§ LESETEXT
+ + + + + + +

Dann hält Grahs einen theoriegesättigten Psychologie-Monolog, in dem sie alle Themen des Abends im Schnelldurchlauf abhandelt. Wie wir mit Erfolg nur das öffentliche Ich befriedigen, obwohl es doch unserem privaten Ich an Zuwendung und Zugehörigkeit mangelt. Dass man, um in unserer Gesellschaft Erfolg zu haben, ein Narzisst sein muss. Dass wir unsere Einsamkeit und Scham zu sehr individualisieren, statt sie strukturell zu betrachten. Fünf Minuten später: So, Thema besprochen, das war’s mit dem Abend! Das Scheitern im Monolog.
Früher war: ich muss, heute muss: ich darf
Wie immer bei Schlösser wird Psycho-Diskurs-Theater gezeigt. Das erinnert oft an die klugen Schwurbeleien von René Pollesch. Diesmal gibt es zudem Spielszenen, die ein Scheitern probieren. Einmal brechen die drei minutenlang in Lachkrämpfe aus. Ein andermal wird eine Szene zerstört, indem Rönnebeck mit einem röhrenden Staubsauger über die Bühne rollt. Später fährt sie einen Ständer mit dutzenden verschiedenen Programmflyern rein und gibt mit ihrem Erfolg an, hier überall mitzumachen. Einfach nur, weil sie Lust dazu habe. "Früher war: ich muss, heute muss: ich darf", sagt sie, ein schöne Paradoxie.
Darin vermischen sich die Fragen: Sprechen die Schauspieler:innen als sie selbst oder als Figuren? Was ist authentisch – und: was ist Kunst? Zwischendurch wird nämlich auch mal Vivaldi gespielt und etwas aus dem Schimmelreiter aufgesagt; da sprießt die Idee, dass Kunst, die vom eigenen Ego absieht, vielleicht die tröstende Lösung sein könnte.
Kalkulierter Trash-Tiefpunkt des Scheiterns
Dann jedoch folgt der kalkulierte Trash-Tiefpunkt des Scheiterns: Rönnebeck rutscht auf einer Bananenschale aus, eine Leiter (die symbolische Karriereleiter) bricht über ihr zusammen, und sie übt, wirklich wahr, das Vulva-Furzen.

+ + + + + + +

§ Gespeicherte Dateneinträge
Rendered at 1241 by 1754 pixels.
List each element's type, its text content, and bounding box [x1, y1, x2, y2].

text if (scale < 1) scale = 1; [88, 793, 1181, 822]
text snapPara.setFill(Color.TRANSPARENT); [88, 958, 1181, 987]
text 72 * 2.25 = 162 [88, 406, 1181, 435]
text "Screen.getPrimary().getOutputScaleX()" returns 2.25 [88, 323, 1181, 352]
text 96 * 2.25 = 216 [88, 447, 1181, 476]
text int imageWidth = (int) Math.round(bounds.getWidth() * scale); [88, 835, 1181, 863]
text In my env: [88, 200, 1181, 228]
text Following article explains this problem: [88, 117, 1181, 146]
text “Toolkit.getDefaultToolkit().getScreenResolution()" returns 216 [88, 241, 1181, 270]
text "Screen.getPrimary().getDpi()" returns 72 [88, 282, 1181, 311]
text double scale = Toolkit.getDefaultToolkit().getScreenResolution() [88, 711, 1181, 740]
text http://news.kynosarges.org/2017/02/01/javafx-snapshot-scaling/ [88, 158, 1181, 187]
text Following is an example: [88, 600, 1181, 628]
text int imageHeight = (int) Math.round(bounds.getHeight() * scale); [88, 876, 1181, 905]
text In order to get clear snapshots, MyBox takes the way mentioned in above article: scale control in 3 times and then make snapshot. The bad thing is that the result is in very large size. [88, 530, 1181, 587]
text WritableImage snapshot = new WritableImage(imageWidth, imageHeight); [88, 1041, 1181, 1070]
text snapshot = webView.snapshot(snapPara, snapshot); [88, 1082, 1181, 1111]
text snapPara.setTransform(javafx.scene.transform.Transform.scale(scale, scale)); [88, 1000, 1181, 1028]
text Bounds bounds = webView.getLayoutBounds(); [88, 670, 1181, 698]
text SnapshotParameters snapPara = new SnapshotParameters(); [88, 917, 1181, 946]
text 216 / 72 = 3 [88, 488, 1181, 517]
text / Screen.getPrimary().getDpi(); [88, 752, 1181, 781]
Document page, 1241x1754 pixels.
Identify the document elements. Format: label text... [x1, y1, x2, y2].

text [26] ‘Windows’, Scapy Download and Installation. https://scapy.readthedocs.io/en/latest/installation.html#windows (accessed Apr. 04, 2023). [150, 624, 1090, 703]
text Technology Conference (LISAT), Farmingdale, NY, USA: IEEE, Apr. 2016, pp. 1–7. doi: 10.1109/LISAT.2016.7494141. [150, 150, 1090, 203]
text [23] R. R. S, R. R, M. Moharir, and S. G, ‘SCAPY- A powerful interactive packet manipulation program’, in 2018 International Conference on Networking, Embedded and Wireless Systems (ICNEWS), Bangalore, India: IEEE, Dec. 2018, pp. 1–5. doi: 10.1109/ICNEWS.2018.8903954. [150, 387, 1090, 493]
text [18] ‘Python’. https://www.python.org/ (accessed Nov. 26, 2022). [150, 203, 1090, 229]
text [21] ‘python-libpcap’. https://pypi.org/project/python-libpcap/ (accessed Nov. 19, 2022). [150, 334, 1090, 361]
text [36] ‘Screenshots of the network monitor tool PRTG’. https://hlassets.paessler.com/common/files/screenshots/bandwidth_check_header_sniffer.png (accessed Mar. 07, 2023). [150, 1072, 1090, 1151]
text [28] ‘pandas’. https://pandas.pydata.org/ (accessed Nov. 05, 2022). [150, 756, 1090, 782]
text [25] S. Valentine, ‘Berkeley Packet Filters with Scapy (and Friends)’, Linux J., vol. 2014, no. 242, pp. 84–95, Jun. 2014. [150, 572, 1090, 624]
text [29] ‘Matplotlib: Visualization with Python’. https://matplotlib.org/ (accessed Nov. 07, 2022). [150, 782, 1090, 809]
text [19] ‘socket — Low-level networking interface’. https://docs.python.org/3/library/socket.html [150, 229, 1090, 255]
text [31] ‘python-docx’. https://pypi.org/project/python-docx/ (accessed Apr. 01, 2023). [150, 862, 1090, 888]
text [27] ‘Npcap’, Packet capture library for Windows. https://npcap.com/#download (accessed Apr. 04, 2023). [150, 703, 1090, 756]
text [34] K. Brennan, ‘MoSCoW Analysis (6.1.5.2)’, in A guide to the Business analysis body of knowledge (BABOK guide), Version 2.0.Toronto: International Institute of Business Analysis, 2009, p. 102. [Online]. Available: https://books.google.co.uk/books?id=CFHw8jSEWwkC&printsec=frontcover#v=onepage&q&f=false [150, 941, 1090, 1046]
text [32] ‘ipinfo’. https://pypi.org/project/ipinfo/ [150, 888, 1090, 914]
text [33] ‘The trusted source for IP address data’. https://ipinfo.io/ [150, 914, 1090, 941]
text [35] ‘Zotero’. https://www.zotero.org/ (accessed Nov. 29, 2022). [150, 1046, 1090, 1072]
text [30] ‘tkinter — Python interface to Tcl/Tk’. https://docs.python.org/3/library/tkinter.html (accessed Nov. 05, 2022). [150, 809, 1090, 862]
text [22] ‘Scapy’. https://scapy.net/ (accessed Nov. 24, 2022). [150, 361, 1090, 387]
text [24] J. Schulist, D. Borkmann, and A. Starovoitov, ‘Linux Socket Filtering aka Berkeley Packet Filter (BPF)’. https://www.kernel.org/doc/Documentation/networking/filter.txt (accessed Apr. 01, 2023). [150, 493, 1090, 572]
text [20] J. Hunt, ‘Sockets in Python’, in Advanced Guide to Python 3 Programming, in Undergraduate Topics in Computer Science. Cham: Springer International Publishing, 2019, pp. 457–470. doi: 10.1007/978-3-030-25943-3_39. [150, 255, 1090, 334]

+ + + + + + +

§ AUFGABENSTELLUNG
Geben Sie den Abschnitt des Lesetexts, der bei "Darin vermischen sich" beginnt und bei "wahr, das Vulva-Furzen." endet, erneut wieder und ersetzen Sie darin "Vivaldi" durch "Bach".

§ LÖSUNG DER AUFGABE
Darin vermischen sich die Fragen: Sprechen die Schauspieler:innen als sie selbst oder als Figuren? Was ist authentisch – und: was ist Kunst? Zwischendurch wird nämlich auch mal Bach gespielt und etwas aus dem Schimmelreiter aufgesagt; da sprießt die Idee, dass Kunst, die vom eigenen Ego absieht, vielleicht die tröstende Lösung sein könnte.
Kalkulierter Trash-Tiefpunkt des Scheiterns
Dann jedoch folgt der kalkulierte Trash-Tiefpunkt des Scheiterns: Rönnebeck rutscht auf einer Bananenschale aus, eine Leiter (die symbolische Karriereleiter) bricht über ihr zusammen, und sie übt, wirklich wahr, das Vulva-Furzen.